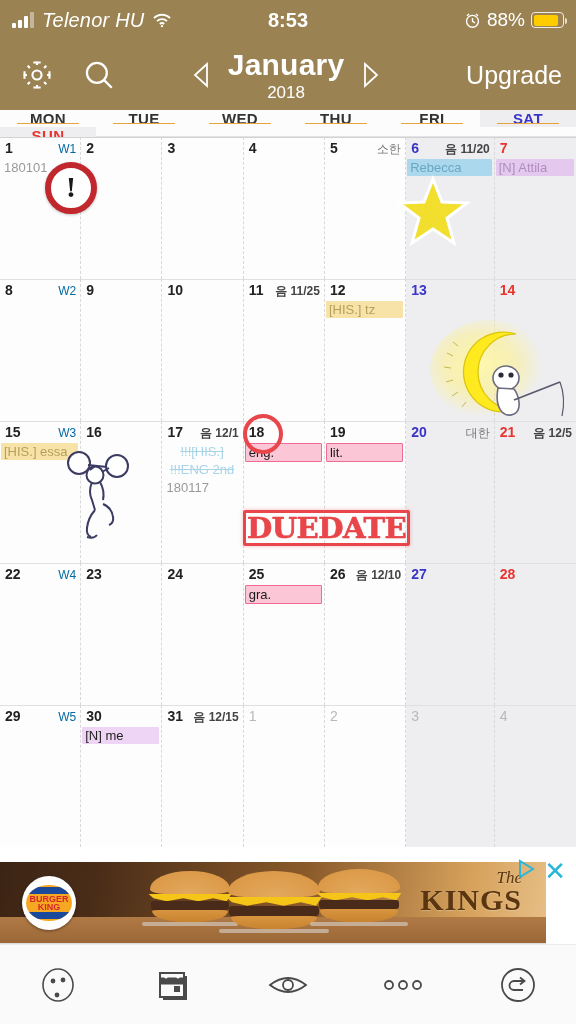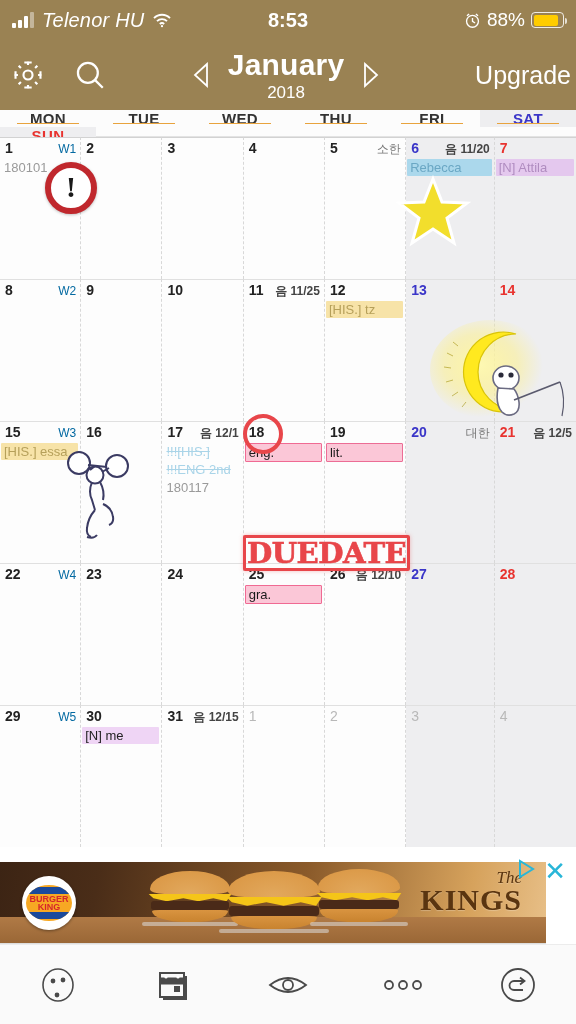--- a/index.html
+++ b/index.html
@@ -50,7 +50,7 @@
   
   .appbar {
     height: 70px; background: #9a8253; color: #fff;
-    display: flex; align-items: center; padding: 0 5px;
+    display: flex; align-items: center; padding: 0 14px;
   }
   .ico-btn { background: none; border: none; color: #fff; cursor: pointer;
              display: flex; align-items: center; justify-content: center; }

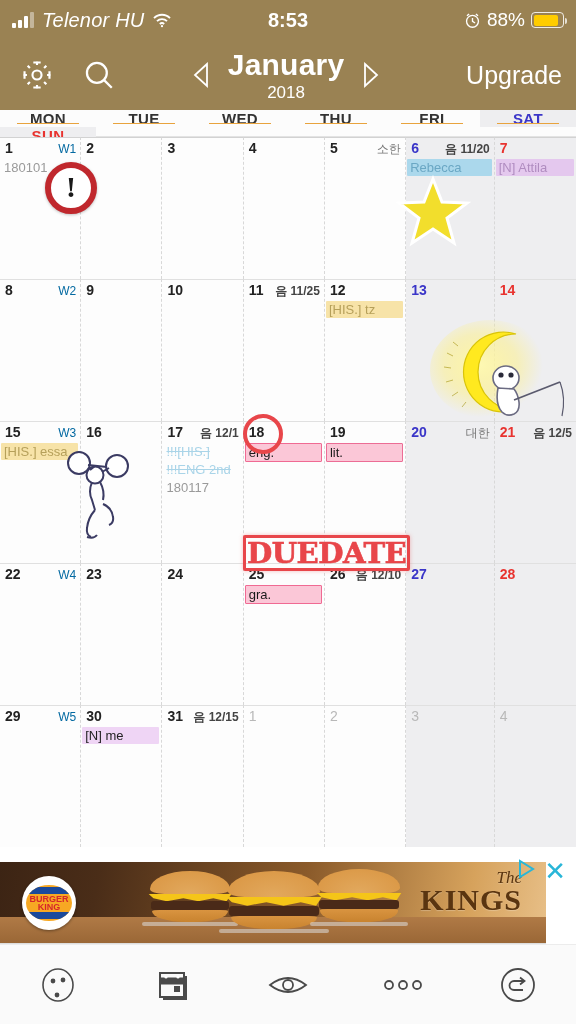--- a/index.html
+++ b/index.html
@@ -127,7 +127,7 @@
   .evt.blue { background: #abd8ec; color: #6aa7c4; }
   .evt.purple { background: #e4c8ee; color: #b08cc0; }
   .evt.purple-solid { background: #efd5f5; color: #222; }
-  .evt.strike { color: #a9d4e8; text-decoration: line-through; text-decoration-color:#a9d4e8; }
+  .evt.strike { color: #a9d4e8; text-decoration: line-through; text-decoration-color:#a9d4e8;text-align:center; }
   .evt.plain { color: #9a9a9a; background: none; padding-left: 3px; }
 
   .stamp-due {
┄┄┄┄┄┄
**TASK BRIEF:** Each line of the listing above must be given again exactly; the pictures are to be left out.

**EXPECTED ANSWER:**
--- a/index.html
+++ b/index.html
@@ -50,7 +50,7 @@
   
   .appbar {
     height: 70px; background: #9a8253; color: #fff;
-    display: flex; align-items: center; padding: 0 5px;
+    display: flex; align-items: center; padding: 0 14px;
   }
   .ico-btn { background: none; border: none; color: #fff; cursor: pointer;
              display: flex; align-items: center; justify-content: center; }

--- a/index.html
+++ b/index.html
@@ -127,7 +127,7 @@
   .evt.blue { background: #abd8ec; color: #6aa7c4; }
   .evt.purple { background: #e4c8ee; color: #b08cc0; }
   .evt.purple-solid { background: #efd5f5; color: #222; }
-  .evt.strike { color: #a9d4e8; text-decoration: line-through; text-decoration-color:#a9d4e8; }
+  .evt.strike { color: #a9d4e8; text-decoration: line-through; text-decoration-color:#a9d4e8;text-align:center; }
   .evt.plain { color: #9a9a9a; background: none; padding-left: 3px; }
 
   .stamp-due {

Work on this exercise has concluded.